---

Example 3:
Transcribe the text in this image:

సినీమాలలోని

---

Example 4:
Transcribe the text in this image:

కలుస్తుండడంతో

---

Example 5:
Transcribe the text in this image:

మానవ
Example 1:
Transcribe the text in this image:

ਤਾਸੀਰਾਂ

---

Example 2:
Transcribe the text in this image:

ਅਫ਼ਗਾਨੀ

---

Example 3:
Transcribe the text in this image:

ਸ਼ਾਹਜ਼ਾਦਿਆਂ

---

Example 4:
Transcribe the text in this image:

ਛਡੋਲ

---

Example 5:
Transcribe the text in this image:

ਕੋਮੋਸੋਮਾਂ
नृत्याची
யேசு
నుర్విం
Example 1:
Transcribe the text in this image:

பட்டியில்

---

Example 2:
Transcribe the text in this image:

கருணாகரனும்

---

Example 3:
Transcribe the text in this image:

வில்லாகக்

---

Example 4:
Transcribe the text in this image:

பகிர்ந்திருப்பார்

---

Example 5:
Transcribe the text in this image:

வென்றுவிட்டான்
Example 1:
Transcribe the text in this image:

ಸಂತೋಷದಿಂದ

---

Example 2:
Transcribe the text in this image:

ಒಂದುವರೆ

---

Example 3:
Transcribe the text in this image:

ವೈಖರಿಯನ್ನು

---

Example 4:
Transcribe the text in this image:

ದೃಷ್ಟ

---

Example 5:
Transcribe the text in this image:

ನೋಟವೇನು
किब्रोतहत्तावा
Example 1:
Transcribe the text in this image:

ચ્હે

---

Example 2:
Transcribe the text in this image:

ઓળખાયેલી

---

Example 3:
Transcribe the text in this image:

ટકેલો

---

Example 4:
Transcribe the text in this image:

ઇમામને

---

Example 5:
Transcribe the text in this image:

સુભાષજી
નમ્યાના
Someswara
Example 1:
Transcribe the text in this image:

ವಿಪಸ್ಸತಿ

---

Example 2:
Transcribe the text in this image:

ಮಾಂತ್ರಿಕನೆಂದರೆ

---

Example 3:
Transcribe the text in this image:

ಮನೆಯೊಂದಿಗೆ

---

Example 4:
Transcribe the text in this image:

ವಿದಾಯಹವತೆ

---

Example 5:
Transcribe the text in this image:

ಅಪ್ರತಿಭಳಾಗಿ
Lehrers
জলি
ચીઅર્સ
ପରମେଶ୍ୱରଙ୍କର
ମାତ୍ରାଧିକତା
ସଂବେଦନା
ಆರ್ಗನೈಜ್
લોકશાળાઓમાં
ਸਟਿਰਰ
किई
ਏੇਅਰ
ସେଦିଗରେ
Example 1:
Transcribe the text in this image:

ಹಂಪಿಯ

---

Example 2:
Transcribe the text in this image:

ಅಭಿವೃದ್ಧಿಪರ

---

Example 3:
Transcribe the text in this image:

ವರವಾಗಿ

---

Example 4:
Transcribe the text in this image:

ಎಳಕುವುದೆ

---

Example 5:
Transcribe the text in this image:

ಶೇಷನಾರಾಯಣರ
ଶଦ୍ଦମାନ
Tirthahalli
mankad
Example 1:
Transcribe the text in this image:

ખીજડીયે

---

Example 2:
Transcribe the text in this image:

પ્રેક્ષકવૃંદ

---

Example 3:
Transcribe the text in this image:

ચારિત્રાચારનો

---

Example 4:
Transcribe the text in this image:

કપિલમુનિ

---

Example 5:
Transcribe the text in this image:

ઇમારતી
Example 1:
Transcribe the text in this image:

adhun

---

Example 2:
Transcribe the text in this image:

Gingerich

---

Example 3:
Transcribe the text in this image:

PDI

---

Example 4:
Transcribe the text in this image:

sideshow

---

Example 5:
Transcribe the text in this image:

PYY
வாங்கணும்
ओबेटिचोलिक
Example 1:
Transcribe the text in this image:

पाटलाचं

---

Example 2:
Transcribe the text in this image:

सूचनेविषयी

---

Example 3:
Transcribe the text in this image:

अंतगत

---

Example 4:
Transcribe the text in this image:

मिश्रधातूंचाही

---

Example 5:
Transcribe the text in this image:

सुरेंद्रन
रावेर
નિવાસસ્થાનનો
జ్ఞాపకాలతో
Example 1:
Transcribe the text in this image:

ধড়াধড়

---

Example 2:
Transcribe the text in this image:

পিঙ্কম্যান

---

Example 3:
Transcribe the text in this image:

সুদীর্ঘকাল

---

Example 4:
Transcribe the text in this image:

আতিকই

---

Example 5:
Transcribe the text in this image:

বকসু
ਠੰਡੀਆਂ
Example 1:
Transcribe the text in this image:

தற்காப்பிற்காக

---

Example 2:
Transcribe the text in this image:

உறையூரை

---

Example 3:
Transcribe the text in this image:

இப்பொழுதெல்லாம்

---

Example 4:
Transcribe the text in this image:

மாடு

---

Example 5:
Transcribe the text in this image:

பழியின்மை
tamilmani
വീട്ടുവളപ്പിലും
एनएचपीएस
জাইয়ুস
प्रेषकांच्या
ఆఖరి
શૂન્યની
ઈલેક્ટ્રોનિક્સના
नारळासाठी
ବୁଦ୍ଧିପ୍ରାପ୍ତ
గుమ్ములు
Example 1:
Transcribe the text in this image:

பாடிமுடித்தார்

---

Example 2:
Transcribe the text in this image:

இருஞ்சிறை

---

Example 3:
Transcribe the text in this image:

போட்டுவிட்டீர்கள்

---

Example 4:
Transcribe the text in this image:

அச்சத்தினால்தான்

WHAT YOU SHOULD DO:
Output the whole listing word for word.

RESULT OF THIS TASK:
---

Example 3:
Transcribe the text in this image:

సినీమాలలోని

---

Example 4:
Transcribe the text in this image:

కలుస్తుండడంతో

---

Example 5:
Transcribe the text in this image:

మానవ
Example 1:
Transcribe the text in this image:

ਤਾਸੀਰਾਂ

---

Example 2:
Transcribe the text in this image:

ਅਫ਼ਗਾਨੀ

---

Example 3:
Transcribe the text in this image:

ਸ਼ਾਹਜ਼ਾਦਿਆਂ

---

Example 4:
Transcribe the text in this image:

ਛਡੋਲ

---

Example 5:
Transcribe the text in this image:

ਕੋਮੋਸੋਮਾਂ
नृत्याची
யேசு
నుర్విం
Example 1:
Transcribe the text in this image:

பட்டியில்

---

Example 2:
Transcribe the text in this image:

கருணாகரனும்

---

Example 3:
Transcribe the text in this image:

வில்லாகக்

---

Example 4:
Transcribe the text in this image:

பகிர்ந்திருப்பார்

---

Example 5:
Transcribe the text in this image:

வென்றுவிட்டான்
Example 1:
Transcribe the text in this image:

ಸಂತೋಷದಿಂದ

---

Example 2:
Transcribe the text in this image:

ಒಂದುವರೆ

---

Example 3:
Transcribe the text in this image:

ವೈಖರಿಯನ್ನು

---

Example 4:
Transcribe the text in this image:

ದೃಷ್ಟ

---

Example 5:
Transcribe the text in this image:

ನೋಟವೇನು
किब्रोतहत्तावा
Example 1:
Transcribe the text in this image:

ચ્હે

---

Example 2:
Transcribe the text in this image:

ઓળખાયેલી

---

Example 3:
Transcribe the text in this image:

ટકેલો

---

Example 4:
Transcribe the text in this image:

ઇમામને

---

Example 5:
Transcribe the text in this image:

સુભાષજી
નમ્યાના
Someswara
Example 1:
Transcribe the text in this image:

ವಿಪಸ್ಸತಿ

---

Example 2:
Transcribe the text in this image:

ಮಾಂತ್ರಿಕನೆಂದರೆ

---

Example 3:
Transcribe the text in this image:

ಮನೆಯೊಂದಿಗೆ

---

Example 4:
Transcribe the text in this image:

ವಿದಾಯಹವತೆ

---

Example 5:
Transcribe the text in this image:

ಅಪ್ರತಿಭಳಾಗಿ
Lehrers
জলি
ચીઅર્સ
ପରମେଶ୍ୱରଙ୍କର
ମାତ୍ରାଧିକତା
ସଂବେଦନା
ಆರ್ಗನೈಜ್
લોકશાળાઓમાં
ਸਟਿਰਰ
किई
ਏੇਅਰ
ସେଦିଗରେ
Example 1:
Transcribe the text in this image:

ಹಂಪಿಯ

---

Example 2:
Transcribe the text in this image:

ಅಭಿವೃದ್ಧಿಪರ

---

Example 3:
Transcribe the text in this image:

ವರವಾಗಿ

---

Example 4:
Transcribe the text in this image:

ಎಳಕುವುದೆ

---

Example 5:
Transcribe the text in this image:

ಶೇಷನಾರಾಯಣರ
ଶଦ୍ଦମାନ
Tirthahalli
mankad
Example 1:
Transcribe the text in this image:

ખીજડીયે

---

Example 2:
Transcribe the text in this image:

પ્રેક્ષકવૃંદ

---

Example 3:
Transcribe the text in this image:

ચારિત્રાચારનો

---

Example 4:
Transcribe the text in this image:

કપિલમુનિ

---

Example 5:
Transcribe the text in this image:

ઇમારતી
Example 1:
Transcribe the text in this image:

adhun

---

Example 2:
Transcribe the text in this image:

Gingerich

---

Example 3:
Transcribe the text in this image:

PDI

---

Example 4:
Transcribe the text in this image:

sideshow

---

Example 5:
Transcribe the text in this image:

PYY
வாங்கணும்
ओबेटिचोलिक
Example 1:
Transcribe the text in this image:

पाटलाचं

---

Example 2:
Transcribe the text in this image:

सूचनेविषयी

---

Example 3:
Transcribe the text in this image:

अंतगत

---

Example 4:
Transcribe the text in this image:

मिश्रधातूंचाही

---

Example 5:
Transcribe the text in this image:

सुरेंद्रन
रावेर
નિવાસસ્થાનનો
జ్ఞాపకాలతో
Example 1:
Transcribe the text in this image:

ধড়াধড়

---

Example 2:
Transcribe the text in this image:

পিঙ্কম্যান

---

Example 3:
Transcribe the text in this image:

সুদীর্ঘকাল

---

Example 4:
Transcribe the text in this image:

আতিকই

---

Example 5:
Transcribe the text in this image:

বকসু
ਠੰਡੀਆਂ
Example 1:
Transcribe the text in this image:

தற்காப்பிற்காக

---

Example 2:
Transcribe the text in this image:

உறையூரை

---

Example 3:
Transcribe the text in this image:

இப்பொழுதெல்லாம்

---

Example 4:
Transcribe the text in this image:

மாடு

---

Example 5:
Transcribe the text in this image:

பழியின்மை
tamilmani
വീട്ടുവളപ്പിലും
एनएचपीएस
জাইয়ুস
प्रेषकांच्या
ఆఖరి
શૂન્યની
ઈલેક્ટ્રોનિક્સના
नारळासाठी
ବୁଦ୍ଧିପ୍ରାପ୍ତ
గుమ్ములు
Example 1:
Transcribe the text in this image:

பாடிமுடித்தார்

---

Example 2:
Transcribe the text in this image:

இருஞ்சிறை

---

Example 3:
Transcribe the text in this image:

போட்டுவிட்டீர்கள்

---

Example 4:
Transcribe the text in this image:

அச்சத்தினால்தான்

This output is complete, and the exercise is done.